Informational Diversity and Affinity Bias in Team Growth Dynamics
- URL: http://arxiv.org/abs/2301.12091v1
- Date: Sat, 28 Jan 2023 05:02:40 GMT
- Title: Informational Diversity and Affinity Bias in Team Growth Dynamics
- Authors: Hoda Heidari, Solon Barocas, Jon Kleinberg, and Karen Levy
- Abstract summary: We show that the benefits of informational diversity are in tension with affinity bias.
Our results formalize a fundamental limitation of utility-based motivations to drive informational diversity.
- Score: 6.729250803621849
- License: http://arxiv.org/licenses/nonexclusive-distrib/1.0/
- Abstract: Prior work has provided strong evidence that, within organizational settings,
teams that bring a diversity of information and perspectives to a task are more
effective than teams that do not. If this form of informational diversity
confers performance advantages, why do we often see largely homogeneous teams
in practice? One canonical argument is that the benefits of informational
diversity are in tension with affinity bias. To better understand the impact of
this tension on the makeup of teams, we analyze a sequential model of team
formation in which individuals care about their team's performance (captured in
terms of accurately predicting some future outcome based on a set of features)
but experience a cost as a result of interacting with teammates who use
different approaches to the prediction task. Our analysis of this simple model
reveals a set of subtle behaviors that team-growth dynamics can exhibit: (i)

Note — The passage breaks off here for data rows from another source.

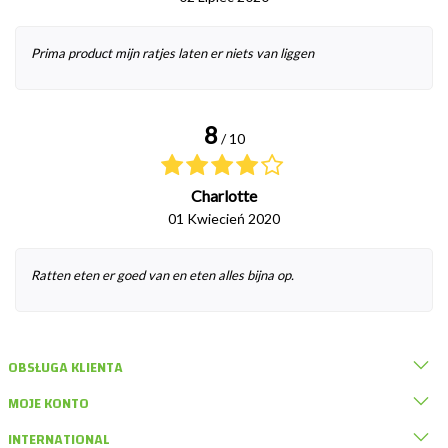
Prima product mijn ratjes laten er niets van liggen
8
/ 10
Charlotte
01 Kwiecień 2020
Ratten eten er goed van en eten alles bijna op.
OBSŁUGA KLIENTA
MOJE KONTO
INTERNATIONAL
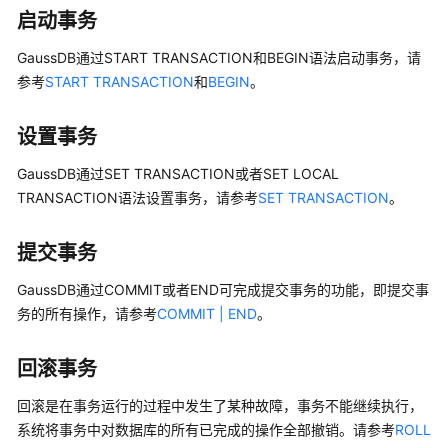
公
启动事务
告
GaussDB
通过START TRANSACTION和BEGIN语法启动事务，请
产
参考
START TRANSACTION
和
BEGIN
。
品
介
设置事务
绍
GaussDB
通过SET TRANSACTION或者SET LOCAL
计
TRANSACTION语法设置事务，请参考
SET TRANSACTION
。
费
说
提交事务
明
GaussDB
通过COMMIT或者END可完成提交事务的功能，即提交事
快
务的所有操作，请参考
COMMIT | END
。
速
入
回滚事务
门
回滚是在事务运行的过程中发生了某种故障，事务不能继续执行，
用
系统将事务中对数据库的所有已完成的操作全部撤销。请参考
ROLL
户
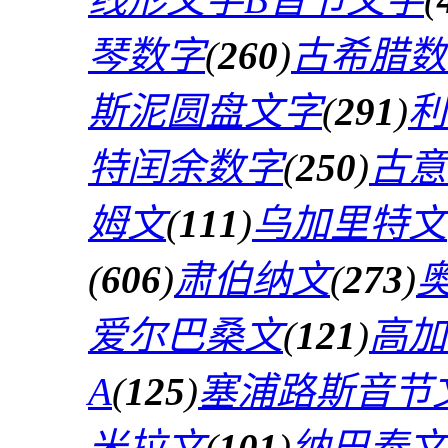
琴数字
(
260
)
古希腊数
斯泥圆盘文字
(
291
)
利
特闰余数字
(
250
)
古意
姆文
(
111
)
乌加里特文
(
606
)
肃伯纳文
(
273
)
爱尔巴桑文
(
121
)
高加
A
(
125
)
塞浦路斯音节
米拉文
(
101
)
纳巴泰文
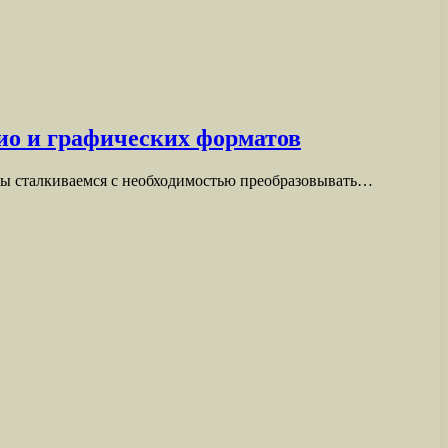
дио и графических форматов
мы сталкиваемся с необходимостью преобразовывать…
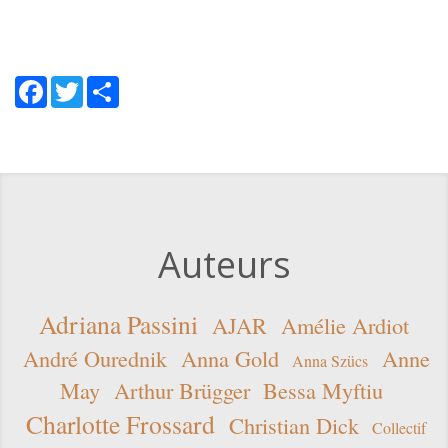
Facebook
Twitter
Share
Auteurs
Adriana Passini
AJAR
Amélie Ardiot
André Ourednik
Anna Gold
Anne
Anna Szücs
May
Arthur Brügger
Bessa Myftiu
Charlotte Frossard
Christian Dick
Collectif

from certain initial team compositions, they can make progress toward better
performance but then get stuck partway to optimally diverse teams; while (ii)
from other initial compositions, they can also move away from this optimal
balance as the majority group tries to crowd out the opinions of the minority.

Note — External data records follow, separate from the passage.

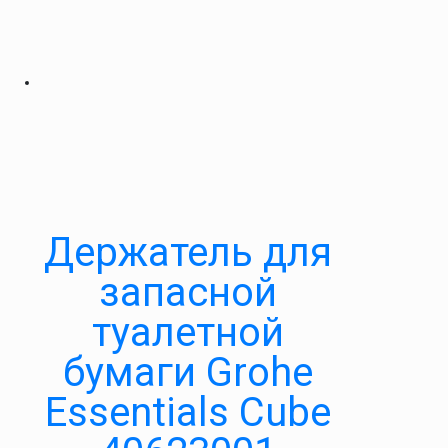
Держатель для
запасной
туалетной
бумаги Grohe
Essentials Cube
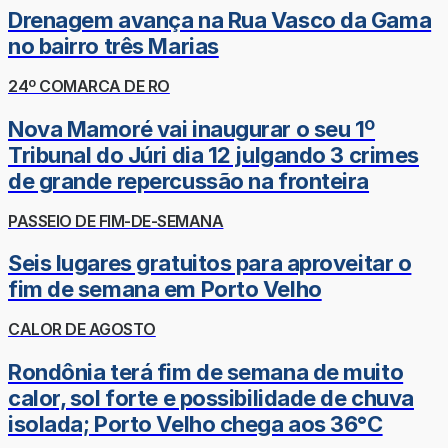
Drenagem avança na Rua Vasco da Gama
no bairro três Marias
24º COMARCA DE RO
Nova Mamoré vai inaugurar o seu 1º
Tribunal do Júri dia 12 julgando 3 crimes
de grande repercussão na fronteira
PASSEIO DE FIM-DE-SEMANA
Seis lugares gratuitos para aproveitar o
fim de semana em Porto Velho
CALOR DE AGOSTO
Rondônia terá fim de semana de muito
calor, sol forte e possibilidade de chuva
isolada; Porto Velho chega aos 36°C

The initial composition of the team can determine whether the dynamics will
move toward or away from performance optimality, painting a path-dependent
picture of inefficiencies in team compositions. Our results formalize a
fundamental limitation of utility-based motivations to drive informational
diversity in organizations and hint at interventions that may improve
informational diversity and performance simultaneously.